### Rows
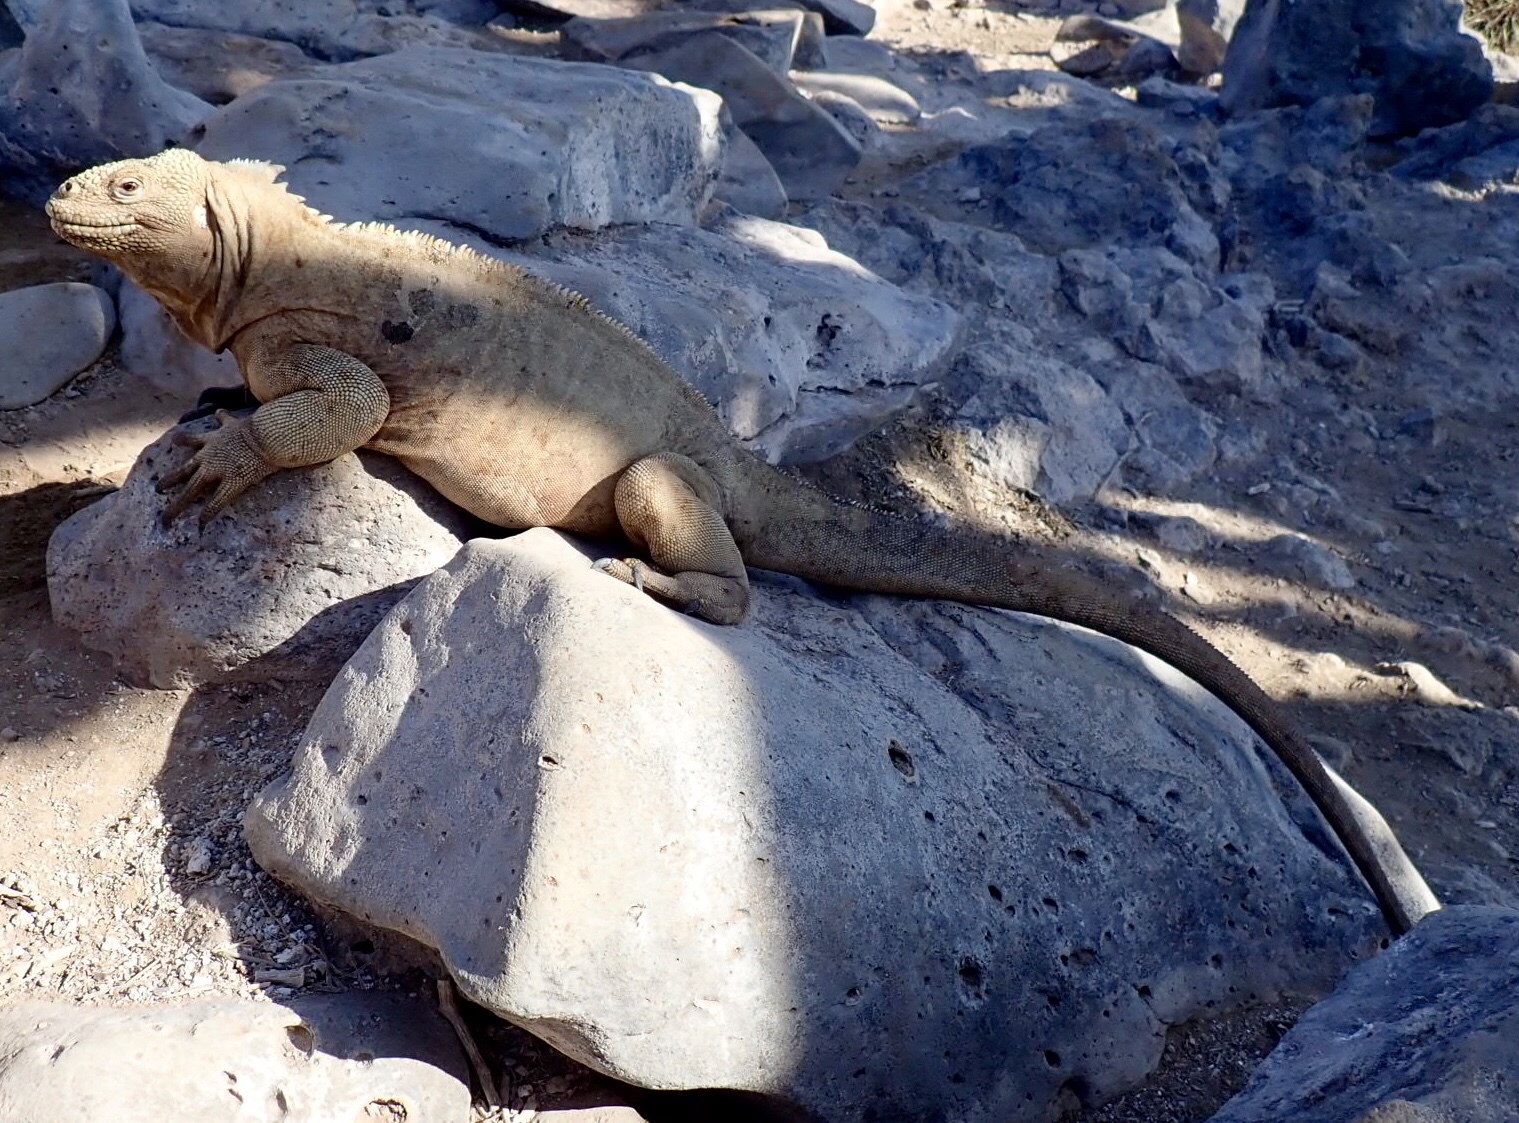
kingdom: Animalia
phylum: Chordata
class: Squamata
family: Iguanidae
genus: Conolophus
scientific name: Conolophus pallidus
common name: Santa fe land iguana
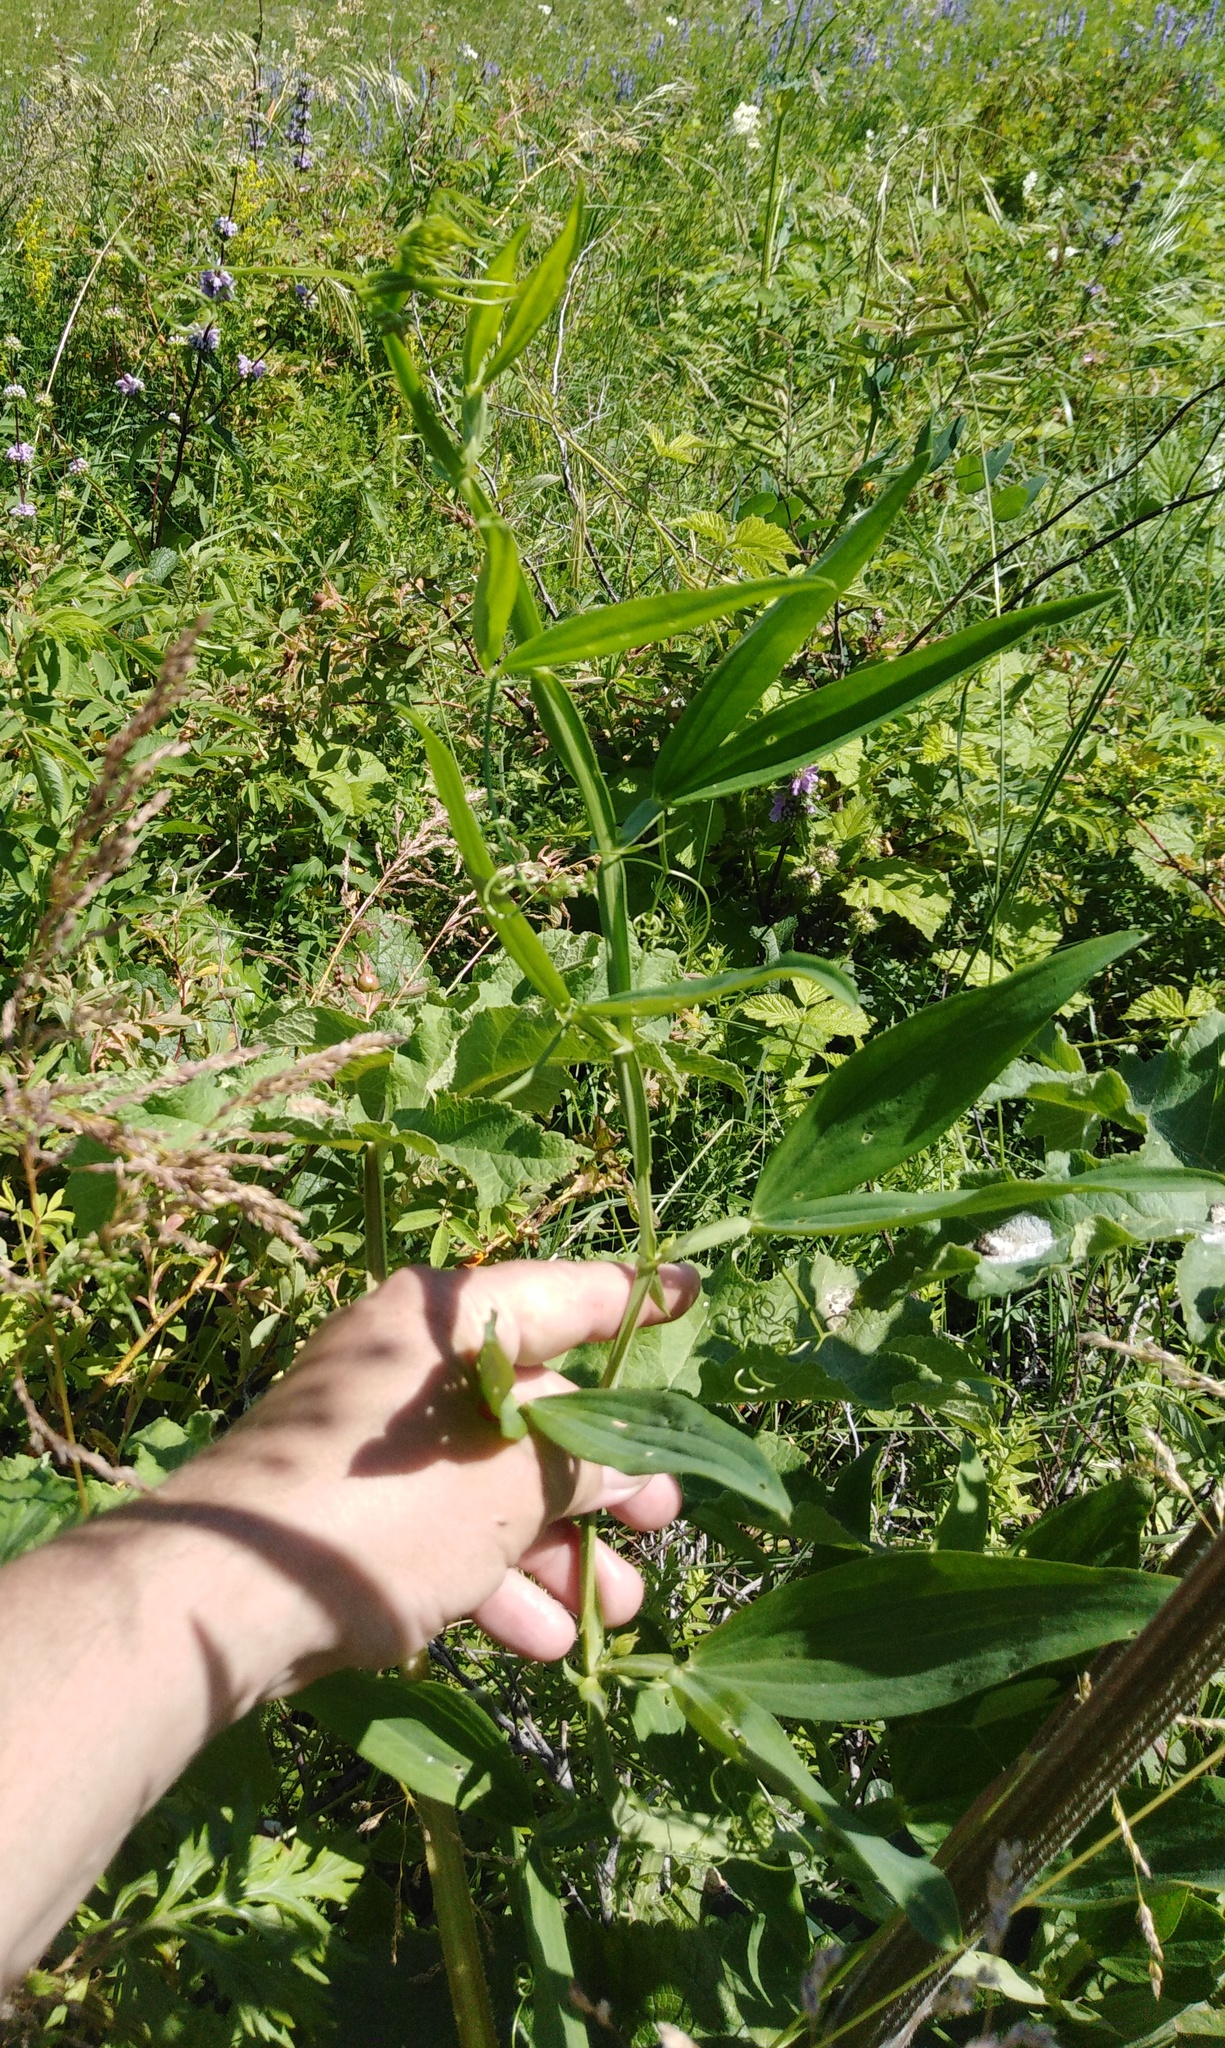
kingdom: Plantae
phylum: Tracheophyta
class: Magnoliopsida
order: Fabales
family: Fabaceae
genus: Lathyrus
---
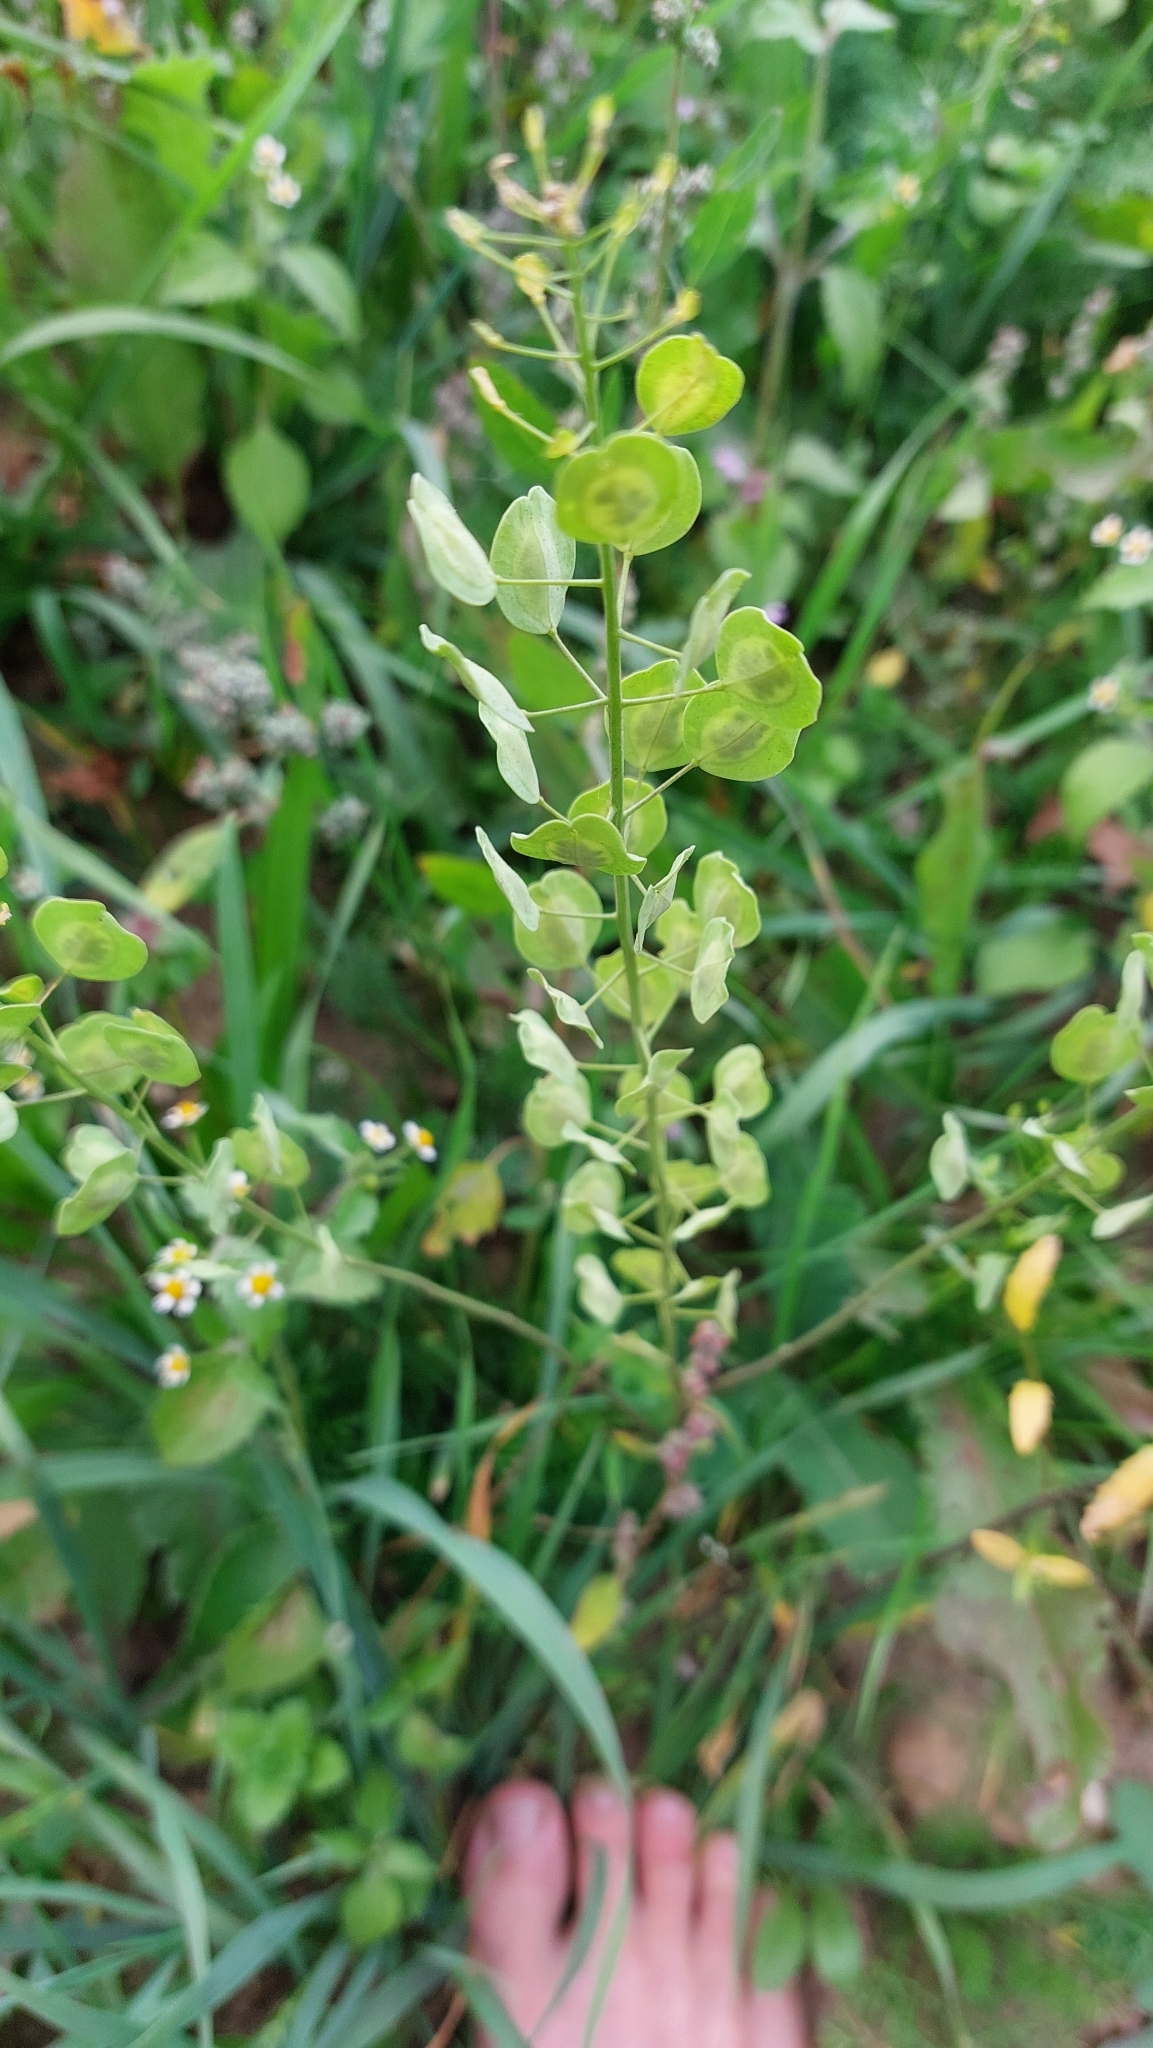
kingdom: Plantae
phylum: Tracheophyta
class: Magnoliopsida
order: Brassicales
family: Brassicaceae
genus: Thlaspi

### Direction
Rewrite the data, beginning at the line that contains "kingdom: Animalia" and stopping after the line that contains "family: Fabaceae", with "phylum" replaced by "division" and nothing else changed. Leave the pictures out.

### Task result
kingdom: Animalia
division: Chordata
class: Squamata
family: Iguanidae
genus: Conolophus
scientific name: Conolophus pallidus
common name: Santa fe land iguana
kingdom: Plantae
division: Tracheophyta
class: Magnoliopsida
order: Fabales
family: Fabaceae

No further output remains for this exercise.